Villa Hanbury, Ventimiglia, Dolceacqua, Apricale, and Bordighera
Just a few kilometers from the French border, the gardens of Giardini Hanbury descend to the sea. Their international fame is due to Sir Thomas Hanbury and Lady Dorothy who created an extraordinary botanical garden of acclimatized exotic plants and Mediterranean vegetation.
Next comes Ventimiglia, whose medieval old city is one of Liguria’s biggest. On its Piazza della Cattedrale you can admire the 17th century monastery, Monastero delle Canonichesse, the cathedral with its baptistry, the Palazzo Episcopale and the Old Town Hall. The archeology museum, G. Rossi Museo Archeologico, is worth the visit not just for its archeology but also for the view from its terrace – which goes from Cape Ampelio to Saint-Tropez.
Events here abound. There is the Battle of the Flowers in June, and the historic procession of ”Agosto medievale” in August, with drummers and flag-twirlers competing in the ”Asteludo” ability competition and the “Ludum Balistre”, a cross-bow archery tournament, and in the “Regata” di San Secondo. The great Friday market attracts visitors from all over France and Italy.

INSTRUCTIONS =>
• a. What event takes place in June, according to the page text on Villa Hanbury and Ventimiglia?
• b. In the records below, write out the lines starting at the line that has "If we want them" and ending after the line that has "[(498, 362)]", with both lines included.

DATASET EXCERPTS =>
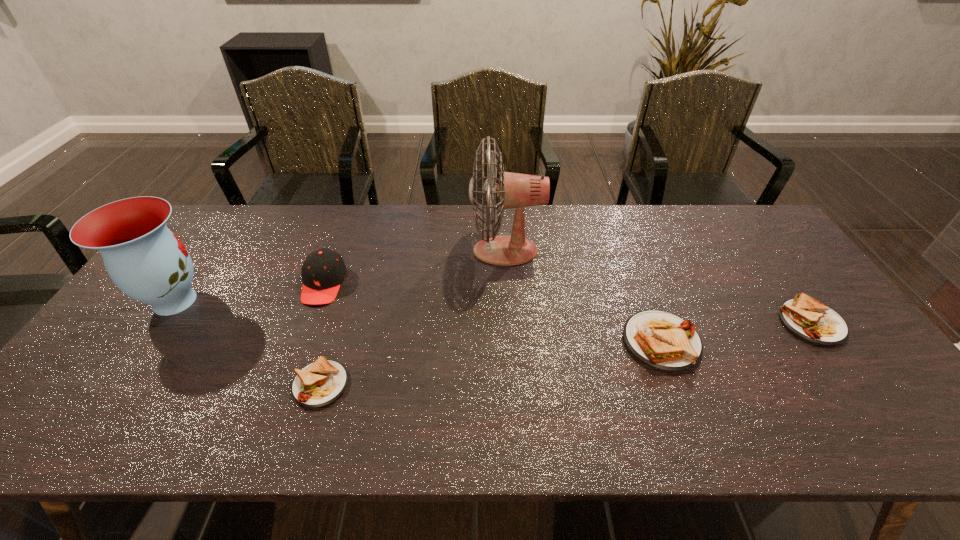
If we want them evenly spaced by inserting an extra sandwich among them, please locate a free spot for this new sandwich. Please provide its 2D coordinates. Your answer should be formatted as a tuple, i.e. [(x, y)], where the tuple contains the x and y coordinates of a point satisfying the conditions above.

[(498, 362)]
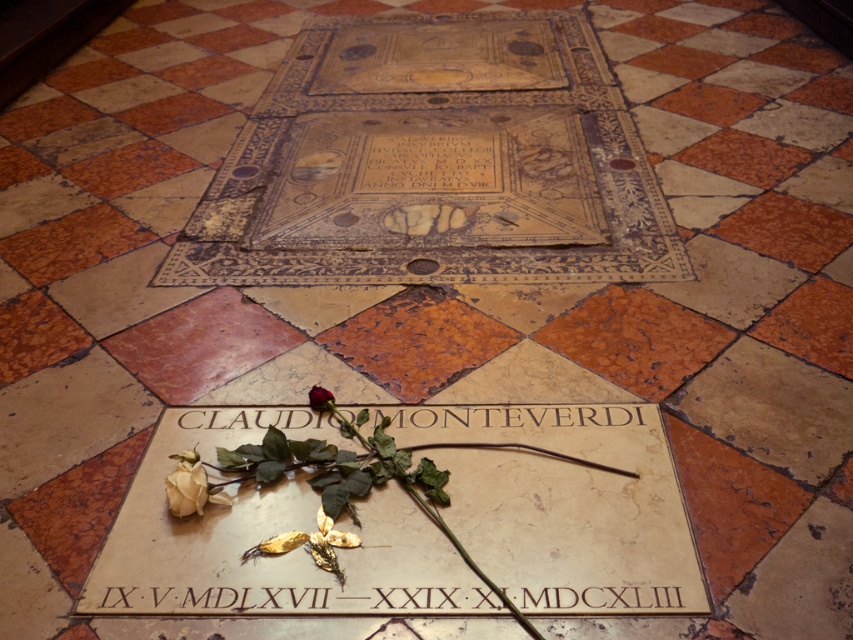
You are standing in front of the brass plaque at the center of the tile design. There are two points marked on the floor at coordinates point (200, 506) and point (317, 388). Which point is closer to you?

--

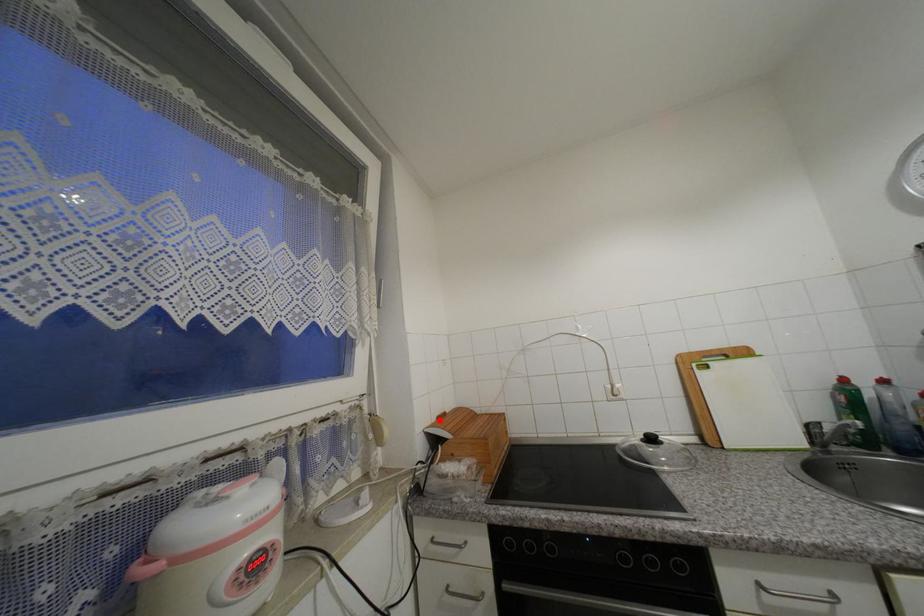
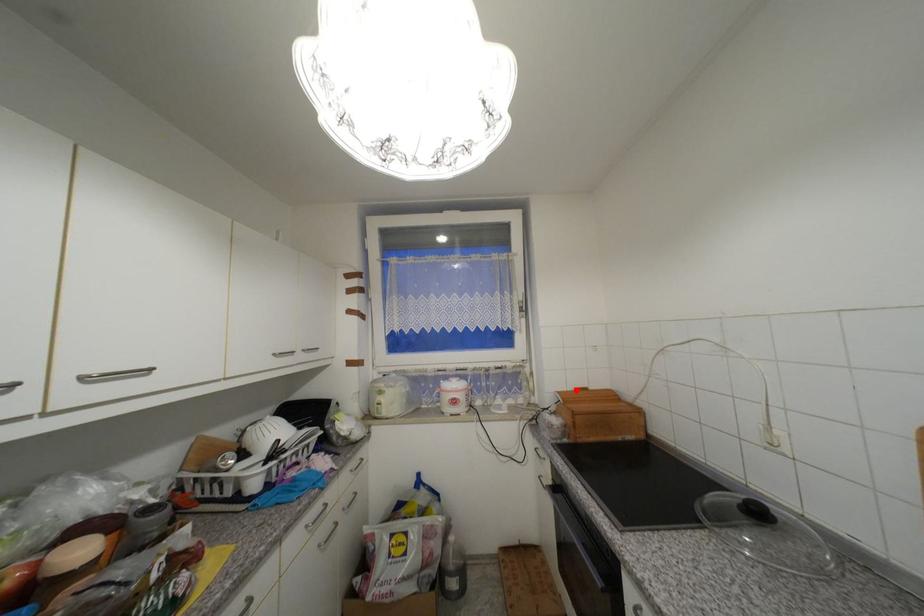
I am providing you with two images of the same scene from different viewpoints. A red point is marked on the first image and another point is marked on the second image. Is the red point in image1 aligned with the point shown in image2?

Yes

---

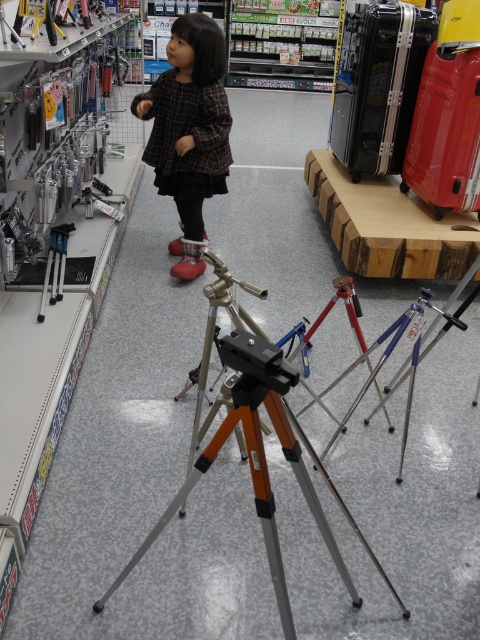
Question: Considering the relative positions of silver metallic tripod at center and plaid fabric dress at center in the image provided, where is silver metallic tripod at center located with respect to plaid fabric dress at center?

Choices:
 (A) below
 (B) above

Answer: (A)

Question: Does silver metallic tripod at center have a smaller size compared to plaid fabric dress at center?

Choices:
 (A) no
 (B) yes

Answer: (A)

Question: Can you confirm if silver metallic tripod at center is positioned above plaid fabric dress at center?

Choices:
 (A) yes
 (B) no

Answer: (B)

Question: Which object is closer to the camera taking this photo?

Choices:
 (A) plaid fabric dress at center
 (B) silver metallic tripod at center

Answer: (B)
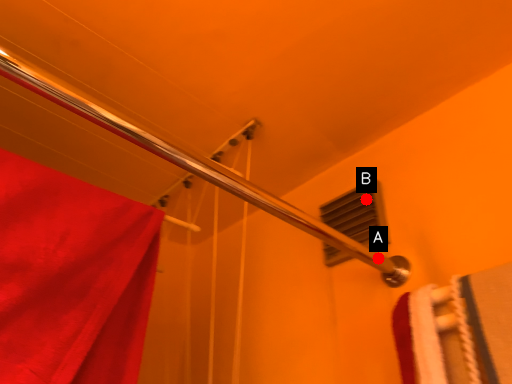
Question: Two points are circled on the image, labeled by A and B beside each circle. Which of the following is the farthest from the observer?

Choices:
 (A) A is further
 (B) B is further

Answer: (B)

RESULTS =>
• a. The Battle of the Flowers.

• b.
If we want them evenly spaced by inserting an extra sandwich among them, please locate a free spot for this new sandwich. Please provide its 2D coordinates. Your answer should be formatted as a tuple, i.e. [(x, y)], where the tuple contains the x and y coordinates of a point satisfying the conditions above.

[(498, 362)]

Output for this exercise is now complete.